Batam – Direktorat Reserse Kriminal Khusus (Ditreskrimsus) Polda Kepulauan Riau mengungkap praktik impor ilegal barang bekas yang diduga berasal dari Singapura.
Pengungkapan tersebut disampaikan dalam konferensi pers di Lobi Utama Ditreskrimsus Polda Kepri, Kota Batam, Selasa (5/5/2026).
Barang bukti diamankan di Pelabuhan Internasional Batam Center, berupa 12 koper besar dan puluhan tas ransel yang digunakan untuk membawa barang ke wilayah Indonesia.
Dari hasil pemeriksaan, petugas menemukan 702 potong pakaian bekas, 142 pasang sepatu bekas, 91 tas bekas, serta 18 unit mainan anak.
Kepala Bidang Humas Polda Kepri, Kombes Pol Nona Pricillia Ohei, mengatakan penindakan ini merupakan tindak lanjut dari tiga laporan polisi yang ditangani Subdit I Indagsi Ditreskrimsus.
“Barang-barang tersebut masuk dalam kategori barang impor dalam kondisi tidak baru yang dilarang sesuai ketentuan perundang-undangan,” ujar Nona.
Polisi telah menetapkan tiga tersangka berinisial SM, PW, dan CM. Ketiganya dijerat dengan Undang-Undang Nomor 7 Tahun 2014 tentang Perdagangan serta Undang-Undang Nomor 17 Tahun 2006 tentang Kepabeanan.
“Mereka terancam pidana penjara minimal dua tahun dan maksimal delapan tahun, serta denda antara Rp100 juta hingga Rp5 miliar,” jelasnya.
Menurut Nona, praktik impor ilegal barang bekas tidak hanya merugikan negara dari sisi penerimaan, tetapi juga berdampak pada pelaku usaha dalam negeri, khususnya sektor usaha mikro, kecil, dan menengah (UMKM).

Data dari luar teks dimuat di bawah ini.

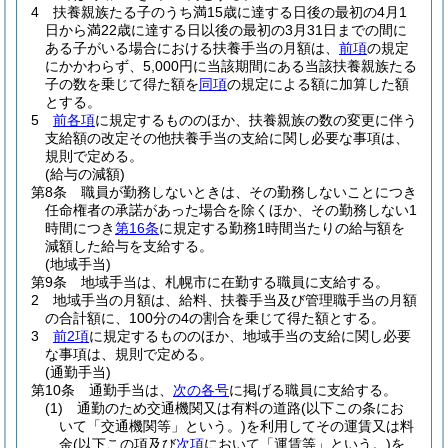
4
扶養親族たる子のうち満15歳に達する日後の最初の4月1
日から満22歳に達する日以後の最初の3月31日までの間に
ある子がいる場合における扶養手当の月額は、
前項
の規定
にかかわらず、5,000円に当該期間にある当該扶養親族たる
子の数を乗じて得た額を
同項
の規定による額に加算した額
とする。
5
前各項
に規定するもののほか、扶養親族の数の変更に伴う
支給額の改定その他扶養手当の支給に関し必要な事項は、
規則で定める。
(給与の減額)
第8条
職員が勤務しないときは、その勤務しないことにつき
任命権者の承諾があった場合を除くほか、その勤務しない1
時間につき
第16条
に規定する勤務1時間当たりの給与額を
減額した給与を支給する。
(地域手当)
第9条
地域手当は、札幌市に在勤する職員に支給する。
2
地域手当の月額は、給料、扶養手当及び管理職手当の月額
の合計額に、100分の4の割合を乗じて得た額とする。
3
前2項
に規定するもののほか、地域手当の支給に関し必要
な事項は、規則で定める。
(通勤手当)
第10条
通勤手当は、
次の各号
に掲げる職員に支給する。
(1)
通勤のため交通機関又は有料の道路
(以下この条にお
いて「交通機関等」という。)
を利用してその運賃又は料
金
(以下この項及び
次項
において「運賃等」という。)
を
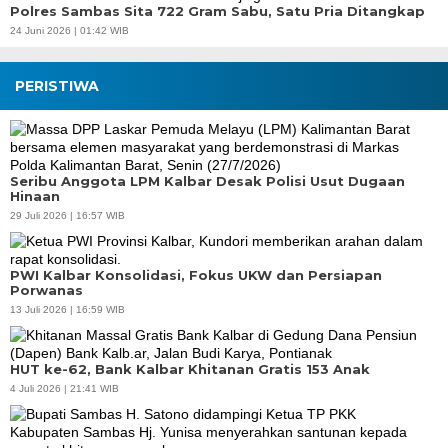
Polres Sambas Sita 722 Gram Sabu, Satu Pria Ditangkap
24 Juni 2026 | 01:42 WIB
PERISTIWA
Seribu Anggota LPM Kalbar Desak Polisi Usut Dugaan
Hinaan
29 Juli 2026 | 16:57 WIB
PWI Kalbar Konsolidasi, Fokus UKW dan Persiapan
Porwanas
13 Juli 2026 | 16:59 WIB
HUT ke-62, Bank Kalbar Khitanan Gratis 153 Anak
4 Juli 2026 | 21:41 WIB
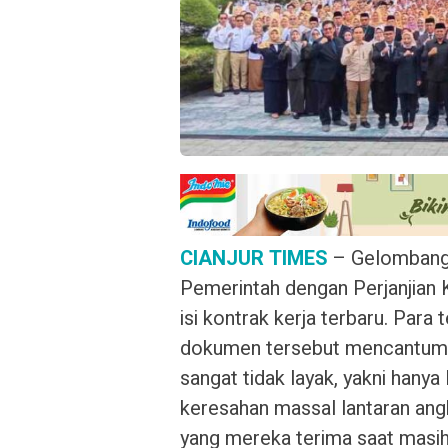
CIANJUR TIMES
– Gelombang 
Pemerintah dengan Perjanjian K
isi kontrak kerja terbaru. Par
dokumen tersebut mencantumk
sangat tidak layak, yakni hanya
keresahan massal lantaran angk
yang mereka terima saat masih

Penyidik juga mengungkap modus operandi para pelaku, yakni dengan menitipkan barang kepada penumpang yang tidak saling mengenal untuk dibawa masuk melalui pelabuhan internasional.

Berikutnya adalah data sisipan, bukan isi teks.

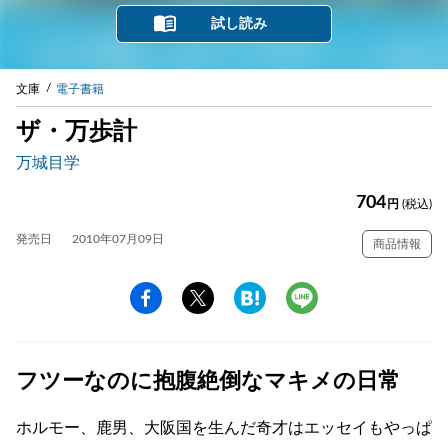
試し読み
文庫
電子書籍
ザ・万歩計
万城目学
704
円
(税込)
発売日
2010年07月09日
商品情報
フツーなのに抱腹絶倒なマキメの日常
ホルモー、鹿男、大阪国を生んだ奇才はエッセイもやっぱ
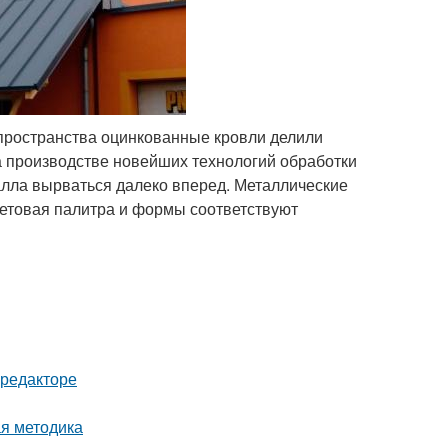
 пространства оцинкованные кровли делили
 производстве новейших технологий обработки
лла вырваться далеко вперед. Металлические
цветовая палитра и формы соответствуют
-редакторе
ая методика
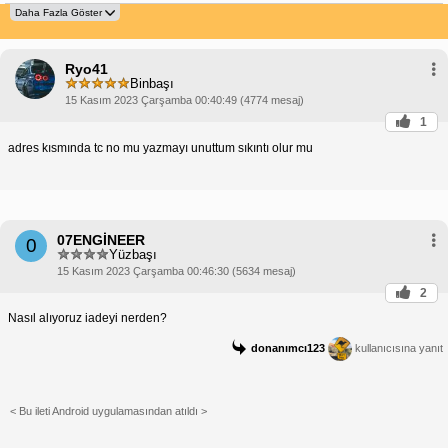
Ryo41
Binbaşı
15 Kasım 2023 Çarşamba 00:40:49 (4774 mesaj)
1
adres kısmında tc no mu yazmayı unuttum sıkıntı olur mu
07ENGİNEER
0
Yüzbaşı
15 Kasım 2023 Çarşamba 00:46:30 (5634 mesaj)
2
Nasıl alıyoruz iadeyi nerden?
donanımcı123
kullanıcısına yanıt
< Bu ileti Android uygulamasından atıldı >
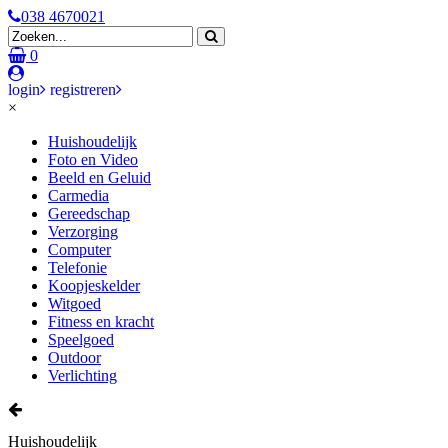
038 4670021
0
login
registreren
×
Huishoudelijk
Foto en Video
Beeld en Geluid
Carmedia
Gereedschap
Verzorging
Computer
Telefonie
Koopjeskelder
Witgoed
Fitness en kracht
Speelgoed
Outdoor
Verlichting
Huishoudelijk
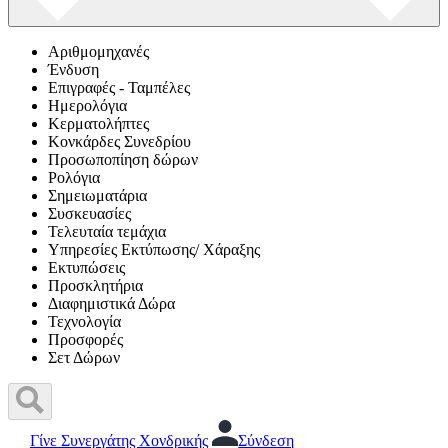
Αριθμομηχανές
Ένδυση
Επιγραφές - Ταμπέλες
Ημερολόγια
Κερματολήπτες
Κονκάρδες Συνεδρίου
Προσωποπίηση δώρων
Ρολόγια
Σημειωματάρια
Συσκευασίες
Τελευταία τεμάχια
Υπηρεσίες Εκτύπωσης/ Χάραξης
Εκτυπώσεις
Προσκλητήρια
Διαφημιστικά Δώρα
Τεχνολογία
Προσφορές
Σετ Δώρων
Γίνε Συνεργάτης Χονδρικής
Σύνδεση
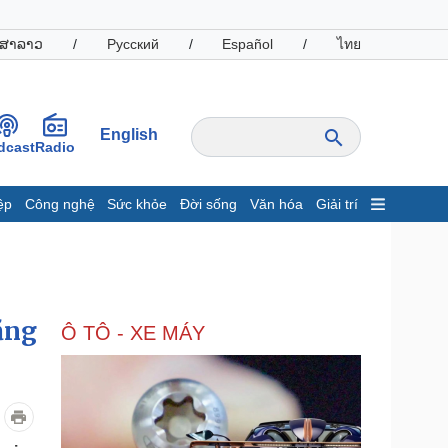
ສາລາວ
/
Русский
/
Español
/
ไทย
English
dcast
Radio
ệp
Công nghệ
Sức khỏe
Đời sống
Văn hóa
Giải trí
inh tế
Thị trường
ất động sản
Giá vàng
hởi nghiệp
Tiêu dùng
Tỷ giá
ăng
Ô TÔ - XE MÁY
Chứng khoán
Giá cà phê
oanh nghiệp
Công nghệ
hông tin doanh nghiệp
Sành điệu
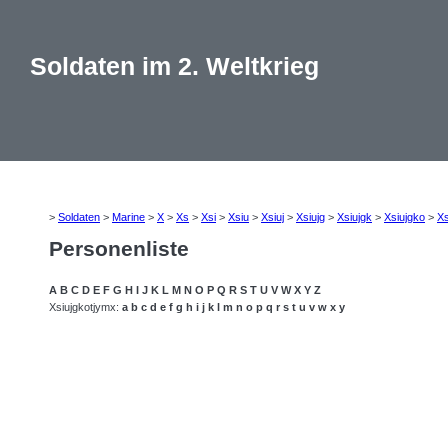
Soldaten im 2. Weltkrieg
>
Soldaten
>
Marine
>
X
>
Xs
>
Xsi
>
Xsiu
>
Xsiuj
>
Xsiujg
>
Xsiujgk
>
Xsiujgko
>
Xs
Personenliste
A
B
C
D
E
F
G
H
I
J
K
L
M
N
O
P
Q
R
S
T
U
V
W
X
Y
Z
Xsiujgkotjymx:
a
b
c
d
e
f
g
h
i
j
k
l
m
n
o
p
q
r
s
t
u
v
w
x
y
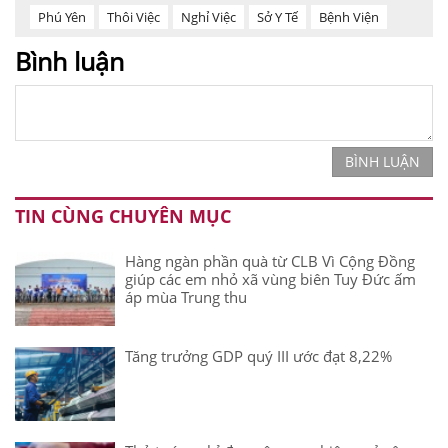
Phú Yên
Thôi Việc
Nghỉ Việc
Sở Y Tế
Bệnh Viện
Bình luận
BÌNH LUẬN
TIN CÙNG CHUYÊN MỤC
Hàng ngàn phần quà từ CLB Vì Cộng Đồng
giúp các em nhỏ xã vùng biên Tuy Đức ấm
áp mùa Trung thu
Tăng trưởng GDP quý III ước đạt 8,22%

Barang-barang tersebut kemudian dikumpulkan dalam satu hari sebelum dihimpun oleh pelaku utama.
Dalam proses penyidikan, kepolisian telah berkoordinasi dengan pihak kejaksaan serta menghadirkan saksi ahli di bidang perdagangan dan perlindungan konsumen. Hasilnya, perkara ini dinilai lebih tepat ditangani dalam ranah kepabeanan.
Karena itu, penanganan kasus selanjutnya dilimpahkan kepada pihak Bea dan Cukai untuk proses hukum lebih lanjut sesuai ketentuan yang berlaku.
Perwakilan Bea dan Cukai Batam menyampaikan apresiasi atas sinergi dengan Polda Kepri dalam pengungkapan kasus tersebut, serta berkomitmen memperketat pengawasan di pintu masuk barang dari luar negeri guna mencegah praktik serupa.
Berdasarkan pemeriksaan, para tersangka mengaku baru dua kali melakukan aksi tersebut. Penindakan sendiri dilakukan pada 26 April 2026.
Kasus ini menjadi bagian dari upaya pemerintah dalam menekan peredaran barang impor ilegal serta melindungi industri dalam negeri dari praktik perdagangan yang merugikan.
Kabid Humas Polda Kepri menegaskan pihaknya akan terus menindak tegas segala bentuk pelanggaran hukum di bidang perdagangan, khususnya yang berdampak pada perekonomian nasional.